IMPORTANT LISTING INFORMATION IMPORTANT LISTING INFORMATION FORWARD-LOOKING STATEMENTS Certain statements made in this presentation are forward-looking statements. These forward-looking statements include statements regarding AFIN’s intent, belief or current expectations and are based on various assumptions. These statements involve substantial risks and uncertainties. Actual results or events could differ materially from the plans, intentions and expectations disclosed in the forward-looking statements that AFIN makes. Forward-looking statements may include, but are not limited to, statements regarding stockholder liquidity and investment value and returns. The words “anticipates,” “believes,” “expects,” “estimates,” “projects,” “plans,” “intends,” “may,” “will,” “would” and similar expressions are intended to identify forward-looking statements, although not all forward-looking statements contain these identifying words.
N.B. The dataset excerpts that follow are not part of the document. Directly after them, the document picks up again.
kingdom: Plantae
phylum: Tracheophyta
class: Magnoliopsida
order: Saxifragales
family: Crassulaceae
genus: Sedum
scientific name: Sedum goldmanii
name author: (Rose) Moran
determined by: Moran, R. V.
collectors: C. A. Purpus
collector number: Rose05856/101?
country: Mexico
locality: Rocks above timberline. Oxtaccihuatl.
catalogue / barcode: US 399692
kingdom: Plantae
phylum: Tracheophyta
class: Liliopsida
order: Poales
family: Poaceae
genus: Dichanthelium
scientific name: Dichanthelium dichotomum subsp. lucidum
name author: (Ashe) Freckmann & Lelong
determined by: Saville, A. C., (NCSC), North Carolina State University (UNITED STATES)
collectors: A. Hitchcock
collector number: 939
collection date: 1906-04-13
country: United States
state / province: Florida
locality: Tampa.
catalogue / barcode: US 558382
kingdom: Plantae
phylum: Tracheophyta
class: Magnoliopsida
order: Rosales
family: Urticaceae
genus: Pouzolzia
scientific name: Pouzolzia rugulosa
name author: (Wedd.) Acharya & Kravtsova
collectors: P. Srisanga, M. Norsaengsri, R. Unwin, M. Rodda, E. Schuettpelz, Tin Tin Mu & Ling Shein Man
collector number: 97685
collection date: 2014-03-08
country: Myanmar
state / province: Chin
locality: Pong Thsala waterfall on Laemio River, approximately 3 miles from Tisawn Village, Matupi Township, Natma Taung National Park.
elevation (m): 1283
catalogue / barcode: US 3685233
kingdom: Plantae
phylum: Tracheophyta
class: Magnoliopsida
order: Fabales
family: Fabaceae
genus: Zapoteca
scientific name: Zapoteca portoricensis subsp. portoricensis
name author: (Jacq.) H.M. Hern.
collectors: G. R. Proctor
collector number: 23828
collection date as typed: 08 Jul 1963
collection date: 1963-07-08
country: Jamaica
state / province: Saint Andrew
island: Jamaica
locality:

Actual results may differ materially from those contemplated by the forward-looking statement. Further, forward-looking statements speak only as of the date they are made, and AFIN undertakes no obligation to update or reverse any forward-looking statement to reflect changed assumptions, the occurrence of unanticipated events on changes to future operating results, unless required to do so by law. Factors that might cause such differences include, but are not limited to: AFIN’s ability to complete the Listing of its shares of common stock on the New York Stock Exchange (“NYSE”); AFIN’s ability to complete the Tender Offer; the price at which its shares of common stock may trade on the NYSE, which may be higher or lower than the purchase price in the Tender Offer; the number of shares acquired in the Tender Offer; the cost of any indebtedness incurred to fund the Tender Offer; the impact of current and future regulation; the effects of competition; the ability of American Realty Capital Advisors V, LLC, AFIN’s advisor (the “Advisor”), to attract, develop and retain executives and other qualified employees; changes in general economic or market conditions; and other factors, many of which are beyond AFIN’s control. All forward-looking statements should be read with the risks factors described in AFIN’s reports filed with the SEC, particularly in the “Risk Factors” and “Management’s Discussion and Analysis of Financial Condition and Results of Operations” sections of AFIN’s latest Annual Report on Form 10-K, as filed with the SEC.